# pop up bonnet light



## 2010GTR (Oct 31, 2009)

hi I recently had my 2010 nav black edition sent to have a immobiliser (IMOB TT4 Tracking System + Laser Pro Parking Sensor + a snooper lcd speed detector integrated to the car) everything is fine but it arrived back to me today with the pop up bonnet light now on all the time - very annoying. Called the centre there are taking it in again anyone have any ideas what could have happened and how to fix the problem. I am concerned if any of the additions which are fairly basic could void the warranty as everything seems to do so according to nissan. I have owned my car for all of 4 days and its been in a garage for 4 days and now problems from this starting point. I am starting to lose faith after reading about the rams and pedestrian pop up system costing 11K to fix - this really worries me - please help with any advise would be appreciated. I love the car and want to keep it but if simple immobiliser addtion causes major hassle ill stick to a 4.9sec car thats less complex and doesnt use a ECU programmed from NASA!!.


----------



## zeyd (Apr 15, 2008)

do you own a cobb AP ?


----------



## Zed Ed (Oct 24, 2007)

zeyd said:


> do you own a cobb AP ?


.... or have you got a Cobb on  :chuckle:


----------



## zeyd (Apr 15, 2008)

works too


----------



## 2010GTR (Oct 31, 2009)

*no cobb ever used !!*

Nup I have not had time to even get one was on my xmas wish list - 
I had read the threads related to the COBB remap and the pop up bonnet light but I never installed one nor remapped its stock as new - car has 635 miles on the clock. Did however read a japanese site selling a diagnostic computer for the GTR and one of the statements it made was that if the battery is disconnected the popup bonnet light remains on as this has to be corrected by HPC or a diagnostic computer on the ECU itself. If I did have a cobb a firmwire update could solve the problem - I had read the thread but it doesnt !! . Has anyone had the problem of disconnection of the battery resulting in the pop up bonnet light on all the time ???


----------



## 2010GTR (Oct 31, 2009)

has anyone disconnected the battery and reconnected to find the pop up bonnet light on all the time - check this link out that states it happens 

Nextech CARMAN SCAN: Nissan GT-R ODB-II Diagnostic Computer | News | NISSAN GT-R Web Magazine GTR-WORLD.net


----------



## BJohnson (Mar 24, 2003)

Surely the pop-up bonnet light should only come on just before you hit a pedestrian?


----------



## Hazardous (Nov 30, 2007)

BJohnson said:


> Surely the pop-up bonnet light should only come on just before you hit a pedestrian?

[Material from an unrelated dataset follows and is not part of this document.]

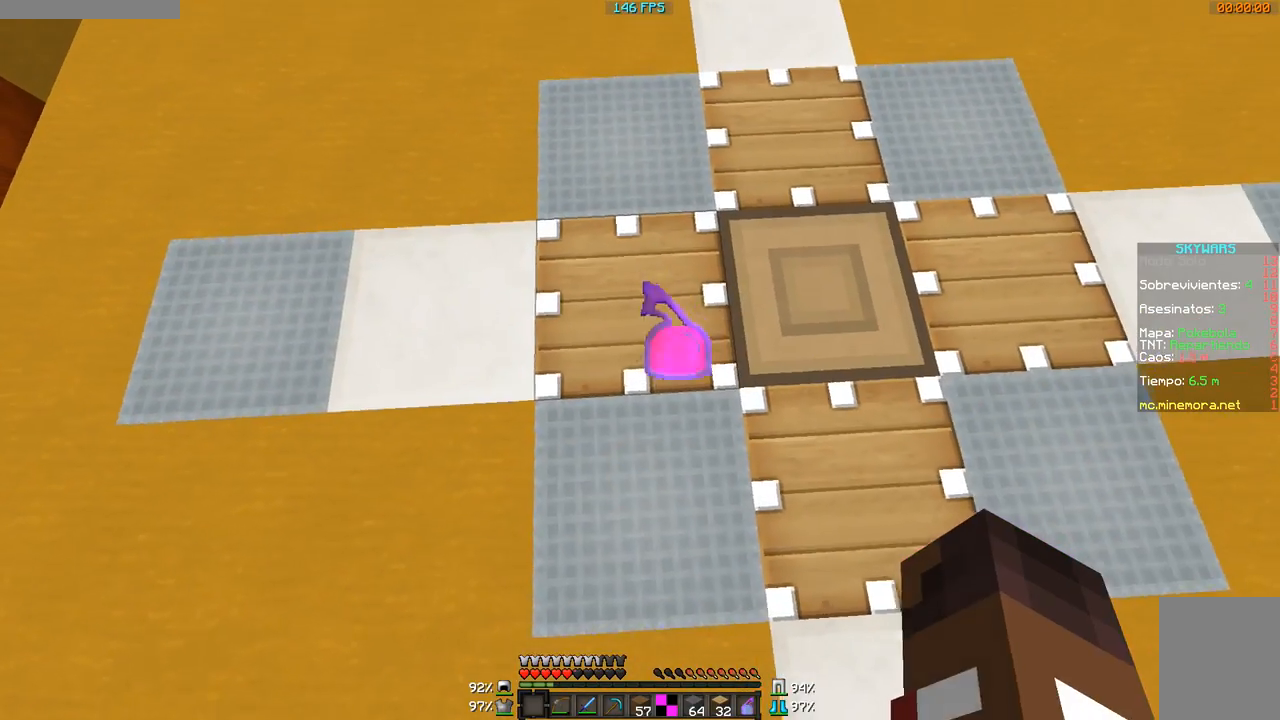
{"keys": ["d", "w"], "mouse": [], "events": [[33, "w", "down"], [84, "d", "down"]]}
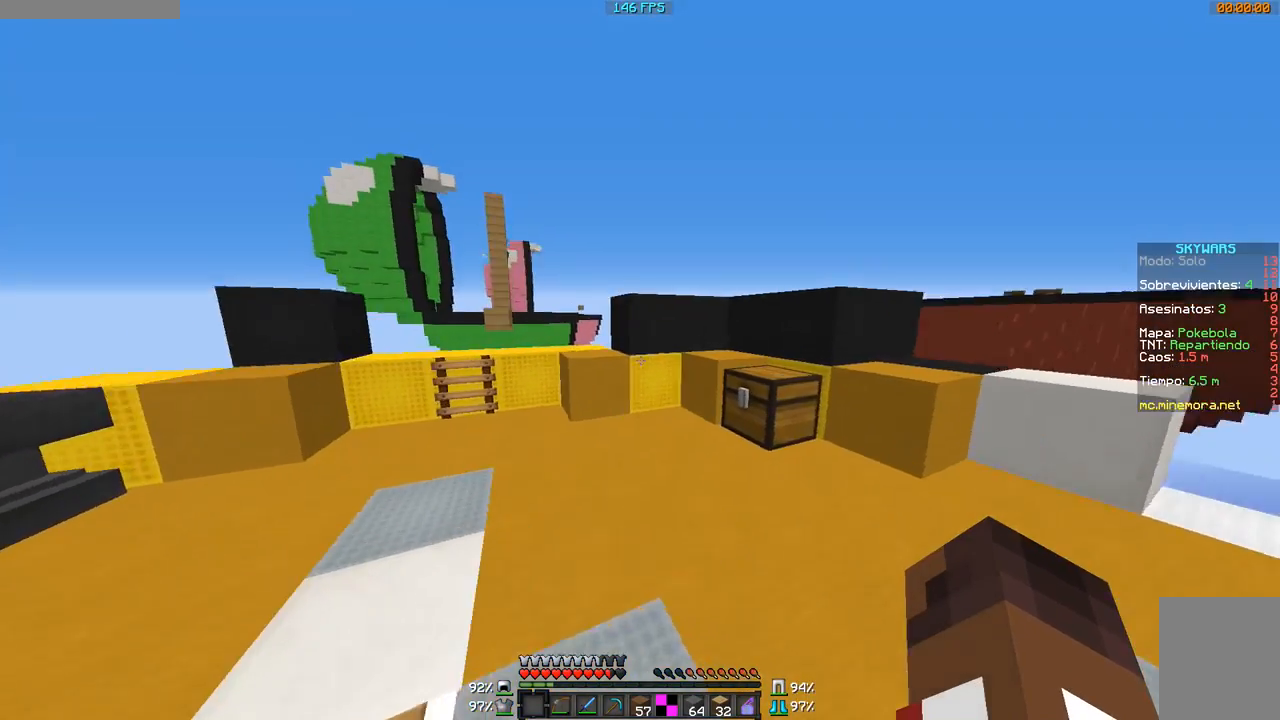
{"keys": ["a"], "mouse": [], "events": [[100, "w", "up"], [400, "a", "down"], [400, "d", "up"]]}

LOL anyone want to try being a pedestrian so we can test this one?


----------



## njd (Nov 18, 2006)

Hi

I had the same problem when I had laser jammers (sorry, parking sensors) fitted. The fitters had somehow triggered it when wiring them in.
When it went in to Middlehursts a week later for the optimisation service they reset it (at no cost).

Neil


----------



## axolotl (May 29, 2008)

With regard to your question about warranty it is not for nissan to decide what invalidates the warranty. 
If you have done something to the car which on the balance of probabilities is likely to have caused a malfunction then that particular malfunction could be taken to be outside of warranty. 
There must be evidence that it is the cause of the problem though. 
As it is just a matter of a reset which would probably happen at any service anyway whether at an NHPC or somewhere like Litchfields then i would imagine it's not a problem and probably you wouldn't be charged extra for it. 
I'm not a lawyer and this is not expert advice but is my understanding of the situation.


----------



## LennyGTR (Aug 15, 2009)

I had the same when Marshalls fitted a permanent power supply for my TomTom but I noticed before I drove out of the car park. They plugged their laptop into the diagnostic port and reset it. Took about 2 minutes but obviously you've got to be there!

Hope this helps


----------



## [email protected] (May 16, 2003)

i know what the problem is. its very common to trigger the hood lamp, we saw it loads last year with JDM imports just comming off the boats with flat battery and jump started.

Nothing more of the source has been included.